======== Supplied records
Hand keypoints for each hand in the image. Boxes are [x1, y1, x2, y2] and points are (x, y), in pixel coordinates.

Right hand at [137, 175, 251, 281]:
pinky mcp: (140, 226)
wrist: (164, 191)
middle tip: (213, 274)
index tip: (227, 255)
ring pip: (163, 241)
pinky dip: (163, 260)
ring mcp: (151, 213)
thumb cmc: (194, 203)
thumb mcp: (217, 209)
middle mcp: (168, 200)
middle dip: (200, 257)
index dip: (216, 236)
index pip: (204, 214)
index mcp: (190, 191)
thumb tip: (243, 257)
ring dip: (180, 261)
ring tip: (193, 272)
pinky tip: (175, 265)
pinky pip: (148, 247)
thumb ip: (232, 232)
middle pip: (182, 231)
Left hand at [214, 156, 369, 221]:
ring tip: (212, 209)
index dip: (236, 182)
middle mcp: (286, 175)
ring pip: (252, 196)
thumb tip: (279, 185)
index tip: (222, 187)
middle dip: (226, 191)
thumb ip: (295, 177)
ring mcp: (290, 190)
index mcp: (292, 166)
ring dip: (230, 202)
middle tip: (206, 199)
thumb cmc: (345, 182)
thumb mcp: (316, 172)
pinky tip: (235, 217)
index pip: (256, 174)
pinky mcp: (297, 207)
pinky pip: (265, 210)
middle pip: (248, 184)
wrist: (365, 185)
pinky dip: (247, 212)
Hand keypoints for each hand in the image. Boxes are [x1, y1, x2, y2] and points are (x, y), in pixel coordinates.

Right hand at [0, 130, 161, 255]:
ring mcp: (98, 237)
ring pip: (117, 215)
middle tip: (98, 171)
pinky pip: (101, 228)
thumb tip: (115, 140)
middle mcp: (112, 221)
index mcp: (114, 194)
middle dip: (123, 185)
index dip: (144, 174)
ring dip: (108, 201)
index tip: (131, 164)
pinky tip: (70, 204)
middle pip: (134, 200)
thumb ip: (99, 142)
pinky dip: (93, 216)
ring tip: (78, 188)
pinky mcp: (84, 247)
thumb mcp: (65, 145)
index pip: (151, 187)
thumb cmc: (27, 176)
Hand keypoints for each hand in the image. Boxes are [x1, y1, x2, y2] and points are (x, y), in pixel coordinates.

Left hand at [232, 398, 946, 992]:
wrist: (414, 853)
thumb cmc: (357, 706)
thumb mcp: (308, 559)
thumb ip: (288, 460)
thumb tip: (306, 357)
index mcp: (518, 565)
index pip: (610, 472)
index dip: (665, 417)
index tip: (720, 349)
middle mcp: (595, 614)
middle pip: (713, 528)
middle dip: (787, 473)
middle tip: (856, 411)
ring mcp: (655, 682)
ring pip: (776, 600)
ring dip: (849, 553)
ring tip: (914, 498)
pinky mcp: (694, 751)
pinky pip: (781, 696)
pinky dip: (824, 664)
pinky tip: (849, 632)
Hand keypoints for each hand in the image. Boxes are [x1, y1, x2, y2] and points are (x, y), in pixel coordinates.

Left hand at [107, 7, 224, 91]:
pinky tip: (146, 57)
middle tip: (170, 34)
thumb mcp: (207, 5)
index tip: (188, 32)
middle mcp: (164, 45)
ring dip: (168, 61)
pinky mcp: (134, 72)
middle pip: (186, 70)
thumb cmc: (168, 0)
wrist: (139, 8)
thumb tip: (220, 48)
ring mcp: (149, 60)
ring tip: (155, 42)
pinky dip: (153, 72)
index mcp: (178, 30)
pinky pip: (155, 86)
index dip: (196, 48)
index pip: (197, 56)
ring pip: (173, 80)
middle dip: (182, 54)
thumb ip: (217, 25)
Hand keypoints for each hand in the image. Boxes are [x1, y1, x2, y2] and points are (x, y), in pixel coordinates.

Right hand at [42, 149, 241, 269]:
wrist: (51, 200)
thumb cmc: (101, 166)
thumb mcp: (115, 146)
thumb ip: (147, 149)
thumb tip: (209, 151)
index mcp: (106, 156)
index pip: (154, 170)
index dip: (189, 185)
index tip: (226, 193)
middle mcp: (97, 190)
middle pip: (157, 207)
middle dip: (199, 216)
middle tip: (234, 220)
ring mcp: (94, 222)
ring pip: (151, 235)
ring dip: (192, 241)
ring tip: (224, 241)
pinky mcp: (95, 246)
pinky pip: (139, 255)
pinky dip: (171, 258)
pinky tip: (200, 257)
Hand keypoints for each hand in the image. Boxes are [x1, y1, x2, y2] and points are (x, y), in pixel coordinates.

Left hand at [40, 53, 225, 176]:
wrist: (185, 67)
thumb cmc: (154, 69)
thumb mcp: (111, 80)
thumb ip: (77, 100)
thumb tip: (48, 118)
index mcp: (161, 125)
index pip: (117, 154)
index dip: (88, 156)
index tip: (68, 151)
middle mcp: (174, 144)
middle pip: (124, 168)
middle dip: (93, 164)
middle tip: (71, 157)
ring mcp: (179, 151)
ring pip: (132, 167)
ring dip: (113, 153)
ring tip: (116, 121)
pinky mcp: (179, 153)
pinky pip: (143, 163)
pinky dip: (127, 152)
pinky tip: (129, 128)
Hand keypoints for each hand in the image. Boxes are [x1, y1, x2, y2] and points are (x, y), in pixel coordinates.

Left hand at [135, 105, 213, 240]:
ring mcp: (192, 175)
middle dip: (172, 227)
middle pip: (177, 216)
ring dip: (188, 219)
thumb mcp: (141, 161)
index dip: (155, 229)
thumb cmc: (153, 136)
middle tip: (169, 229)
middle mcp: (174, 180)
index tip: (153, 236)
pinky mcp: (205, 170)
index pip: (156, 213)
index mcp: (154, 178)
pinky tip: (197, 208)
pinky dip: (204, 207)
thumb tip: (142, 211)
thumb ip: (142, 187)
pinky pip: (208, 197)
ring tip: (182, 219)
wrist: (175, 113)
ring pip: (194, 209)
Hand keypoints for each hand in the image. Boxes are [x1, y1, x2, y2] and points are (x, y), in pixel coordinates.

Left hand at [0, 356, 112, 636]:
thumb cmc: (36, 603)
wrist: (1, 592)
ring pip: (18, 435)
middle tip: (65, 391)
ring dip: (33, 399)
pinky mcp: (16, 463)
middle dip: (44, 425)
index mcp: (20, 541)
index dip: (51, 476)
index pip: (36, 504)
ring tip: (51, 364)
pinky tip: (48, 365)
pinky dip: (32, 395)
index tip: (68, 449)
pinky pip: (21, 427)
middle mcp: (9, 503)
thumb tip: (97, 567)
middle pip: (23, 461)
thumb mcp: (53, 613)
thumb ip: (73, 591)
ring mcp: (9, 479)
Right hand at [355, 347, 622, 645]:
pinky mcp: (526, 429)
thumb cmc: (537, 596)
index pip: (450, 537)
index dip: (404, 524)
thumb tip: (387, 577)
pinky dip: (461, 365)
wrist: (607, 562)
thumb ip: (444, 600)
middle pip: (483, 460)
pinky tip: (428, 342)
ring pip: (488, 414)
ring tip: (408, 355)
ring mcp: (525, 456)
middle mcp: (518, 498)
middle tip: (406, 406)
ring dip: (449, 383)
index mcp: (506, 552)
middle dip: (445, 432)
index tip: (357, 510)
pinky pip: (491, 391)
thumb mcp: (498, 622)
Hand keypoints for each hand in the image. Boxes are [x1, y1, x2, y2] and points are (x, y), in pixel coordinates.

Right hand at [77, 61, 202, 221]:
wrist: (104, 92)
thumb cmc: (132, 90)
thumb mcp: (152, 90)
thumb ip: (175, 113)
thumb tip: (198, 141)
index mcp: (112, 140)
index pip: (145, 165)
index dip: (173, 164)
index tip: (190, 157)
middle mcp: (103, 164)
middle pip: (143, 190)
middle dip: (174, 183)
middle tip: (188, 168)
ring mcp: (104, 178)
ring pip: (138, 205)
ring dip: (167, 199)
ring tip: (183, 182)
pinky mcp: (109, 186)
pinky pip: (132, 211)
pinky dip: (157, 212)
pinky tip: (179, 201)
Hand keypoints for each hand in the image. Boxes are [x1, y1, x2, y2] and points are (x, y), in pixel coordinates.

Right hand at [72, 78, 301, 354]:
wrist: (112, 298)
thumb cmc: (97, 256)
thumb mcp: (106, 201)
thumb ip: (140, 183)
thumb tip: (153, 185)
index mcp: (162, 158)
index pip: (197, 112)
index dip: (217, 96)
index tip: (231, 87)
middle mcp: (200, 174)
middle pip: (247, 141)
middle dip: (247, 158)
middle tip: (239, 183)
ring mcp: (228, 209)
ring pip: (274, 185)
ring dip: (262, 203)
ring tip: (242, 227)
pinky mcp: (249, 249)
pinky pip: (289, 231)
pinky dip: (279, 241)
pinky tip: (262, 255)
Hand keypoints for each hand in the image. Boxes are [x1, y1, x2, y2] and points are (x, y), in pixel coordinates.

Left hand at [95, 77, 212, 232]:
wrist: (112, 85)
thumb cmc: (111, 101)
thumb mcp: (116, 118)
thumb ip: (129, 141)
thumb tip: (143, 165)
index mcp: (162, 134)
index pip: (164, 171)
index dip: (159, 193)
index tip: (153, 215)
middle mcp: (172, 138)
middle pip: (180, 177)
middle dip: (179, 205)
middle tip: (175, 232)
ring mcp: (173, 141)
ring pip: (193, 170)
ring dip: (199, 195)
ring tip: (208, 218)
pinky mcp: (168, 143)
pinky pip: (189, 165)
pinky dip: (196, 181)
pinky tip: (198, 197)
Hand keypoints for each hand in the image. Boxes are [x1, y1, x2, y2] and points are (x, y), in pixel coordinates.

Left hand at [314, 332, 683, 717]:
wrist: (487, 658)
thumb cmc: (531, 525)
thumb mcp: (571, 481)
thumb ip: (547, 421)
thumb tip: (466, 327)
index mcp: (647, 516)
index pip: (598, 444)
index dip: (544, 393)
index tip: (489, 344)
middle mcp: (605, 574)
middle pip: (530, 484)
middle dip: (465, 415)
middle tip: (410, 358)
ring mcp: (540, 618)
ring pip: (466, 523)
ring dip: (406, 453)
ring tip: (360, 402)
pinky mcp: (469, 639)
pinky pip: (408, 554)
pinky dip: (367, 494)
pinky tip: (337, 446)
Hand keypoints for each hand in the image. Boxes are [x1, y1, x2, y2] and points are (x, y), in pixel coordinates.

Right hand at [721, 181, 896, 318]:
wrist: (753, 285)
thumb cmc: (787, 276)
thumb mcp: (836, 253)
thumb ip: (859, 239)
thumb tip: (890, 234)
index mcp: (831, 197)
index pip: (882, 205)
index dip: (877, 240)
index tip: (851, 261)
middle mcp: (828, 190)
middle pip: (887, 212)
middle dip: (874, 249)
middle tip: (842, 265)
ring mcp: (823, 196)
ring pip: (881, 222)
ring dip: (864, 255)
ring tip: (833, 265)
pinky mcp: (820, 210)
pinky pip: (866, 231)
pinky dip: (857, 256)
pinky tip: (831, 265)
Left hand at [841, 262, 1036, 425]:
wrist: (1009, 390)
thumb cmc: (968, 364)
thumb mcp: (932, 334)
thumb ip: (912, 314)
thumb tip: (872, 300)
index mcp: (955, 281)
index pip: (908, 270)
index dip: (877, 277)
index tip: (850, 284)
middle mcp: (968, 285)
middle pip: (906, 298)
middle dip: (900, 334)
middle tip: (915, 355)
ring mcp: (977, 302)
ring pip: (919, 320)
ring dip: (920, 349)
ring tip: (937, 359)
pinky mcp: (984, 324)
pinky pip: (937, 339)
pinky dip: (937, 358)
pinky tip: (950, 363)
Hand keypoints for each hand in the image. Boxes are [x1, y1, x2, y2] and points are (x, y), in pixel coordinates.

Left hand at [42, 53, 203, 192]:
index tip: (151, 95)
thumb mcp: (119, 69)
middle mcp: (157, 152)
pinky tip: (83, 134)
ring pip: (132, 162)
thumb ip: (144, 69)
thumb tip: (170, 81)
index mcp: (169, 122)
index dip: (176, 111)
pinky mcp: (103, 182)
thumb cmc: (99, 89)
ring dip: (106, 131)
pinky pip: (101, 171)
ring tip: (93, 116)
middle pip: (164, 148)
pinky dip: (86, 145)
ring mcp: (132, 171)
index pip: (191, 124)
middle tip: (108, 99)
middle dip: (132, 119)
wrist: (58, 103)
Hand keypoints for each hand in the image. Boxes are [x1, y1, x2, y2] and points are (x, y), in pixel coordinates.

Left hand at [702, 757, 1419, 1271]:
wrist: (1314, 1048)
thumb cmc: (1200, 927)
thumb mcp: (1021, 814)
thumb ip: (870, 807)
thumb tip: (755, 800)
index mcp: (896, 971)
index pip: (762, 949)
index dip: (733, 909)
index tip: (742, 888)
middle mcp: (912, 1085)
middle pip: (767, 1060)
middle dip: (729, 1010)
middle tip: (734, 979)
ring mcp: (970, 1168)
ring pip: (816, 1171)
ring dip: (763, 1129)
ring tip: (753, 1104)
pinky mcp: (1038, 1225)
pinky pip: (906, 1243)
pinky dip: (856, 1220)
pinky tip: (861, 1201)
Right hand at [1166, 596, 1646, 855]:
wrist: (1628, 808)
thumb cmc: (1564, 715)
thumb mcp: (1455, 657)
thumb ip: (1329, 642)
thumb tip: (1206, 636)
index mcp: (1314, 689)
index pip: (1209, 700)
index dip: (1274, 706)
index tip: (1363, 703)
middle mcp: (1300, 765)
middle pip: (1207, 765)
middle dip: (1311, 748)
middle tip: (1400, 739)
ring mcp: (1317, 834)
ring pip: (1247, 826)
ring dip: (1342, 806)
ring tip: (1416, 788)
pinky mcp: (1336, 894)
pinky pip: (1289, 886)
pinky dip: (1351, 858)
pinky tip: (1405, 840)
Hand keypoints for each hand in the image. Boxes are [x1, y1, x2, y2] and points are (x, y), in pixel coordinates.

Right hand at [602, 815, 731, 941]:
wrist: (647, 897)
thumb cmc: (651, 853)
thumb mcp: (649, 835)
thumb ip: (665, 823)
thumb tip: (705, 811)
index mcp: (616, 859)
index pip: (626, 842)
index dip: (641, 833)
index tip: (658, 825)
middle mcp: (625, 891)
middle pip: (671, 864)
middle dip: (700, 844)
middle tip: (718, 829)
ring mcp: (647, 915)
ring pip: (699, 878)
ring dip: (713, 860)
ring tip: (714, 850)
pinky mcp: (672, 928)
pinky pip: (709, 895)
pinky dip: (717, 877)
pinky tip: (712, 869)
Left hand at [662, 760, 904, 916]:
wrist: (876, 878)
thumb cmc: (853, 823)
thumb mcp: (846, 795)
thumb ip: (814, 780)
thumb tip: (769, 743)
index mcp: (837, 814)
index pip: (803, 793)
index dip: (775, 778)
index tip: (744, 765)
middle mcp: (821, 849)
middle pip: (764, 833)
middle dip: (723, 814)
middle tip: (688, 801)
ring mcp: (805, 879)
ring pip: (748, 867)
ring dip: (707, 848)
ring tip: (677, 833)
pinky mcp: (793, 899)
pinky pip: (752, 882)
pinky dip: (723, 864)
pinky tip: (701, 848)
================
_About this exercise:_
Starting with the line above that holds "wrist: (365, 185)" and stopping with the line that holds "thumb ip: (217, 25)", reproduce each line exactly, omitting all other lines.

_Expected output:_
wrist: (365, 185)
pinky dip: (247, 212)
Hand keypoints for each hand in the image. Boxes are [x1, y1, x2, y2] and points are (x, y), in pixel coordinates.

Right hand at [0, 130, 161, 255]:
ring mcp: (98, 237)
ring pip: (117, 215)
middle tip: (98, 171)
pinky pip: (101, 228)
thumb tip: (115, 140)
middle mcp: (112, 221)
index mcp: (114, 194)
middle dip: (123, 185)
index dip: (144, 174)
ring dip: (108, 201)
index tip: (131, 164)
pinky tip: (70, 204)
middle pip: (134, 200)
thumb ip: (99, 142)
pinky dip: (93, 216)
ring tip: (78, 188)
pinky mcp: (84, 247)
thumb mcp: (65, 145)
index pip: (151, 187)
thumb cmc: (27, 176)
Hand keypoints for each hand in the image. Boxes are [x1, y1, x2, y2] and points are (x, y), in pixel coordinates.

Left hand at [232, 398, 946, 992]:
wrist: (414, 853)
thumb cmc: (357, 706)
thumb mcp: (308, 559)
thumb ip: (288, 460)
thumb tip: (306, 357)
index mcp: (518, 565)
index pip: (610, 472)
index dip: (665, 417)
index tip: (720, 349)
middle mcp: (595, 614)
middle pip: (713, 528)
middle dip: (787, 473)
middle tip: (856, 411)
ring mcp: (655, 682)
ring pip: (776, 600)
ring dip: (849, 553)
ring tip: (914, 498)
pinky mcp: (694, 751)
pinky pip: (781, 696)
pinky dip: (824, 664)
pinky tip: (849, 632)
Hand keypoints for each hand in the image. Boxes are [x1, y1, x2, y2] and points are (x, y), in pixel coordinates.

Left hand at [107, 7, 224, 91]:
pinky tip: (146, 57)
middle tip: (170, 34)
thumb mcp: (207, 5)
index tip: (188, 32)
middle mcp: (164, 45)
ring dip: (168, 61)
pinky mcp: (134, 72)
middle pip: (186, 70)
thumb cmc: (168, 0)
wrist: (139, 8)
thumb tip: (220, 48)
ring mcp: (149, 60)
ring tip: (155, 42)
pinky dip: (153, 72)
index mcp: (178, 30)
pinky pip: (155, 86)
index dip: (196, 48)
index pip: (197, 56)
ring pip: (173, 80)
middle dip: (182, 54)
thumb ip: (217, 25)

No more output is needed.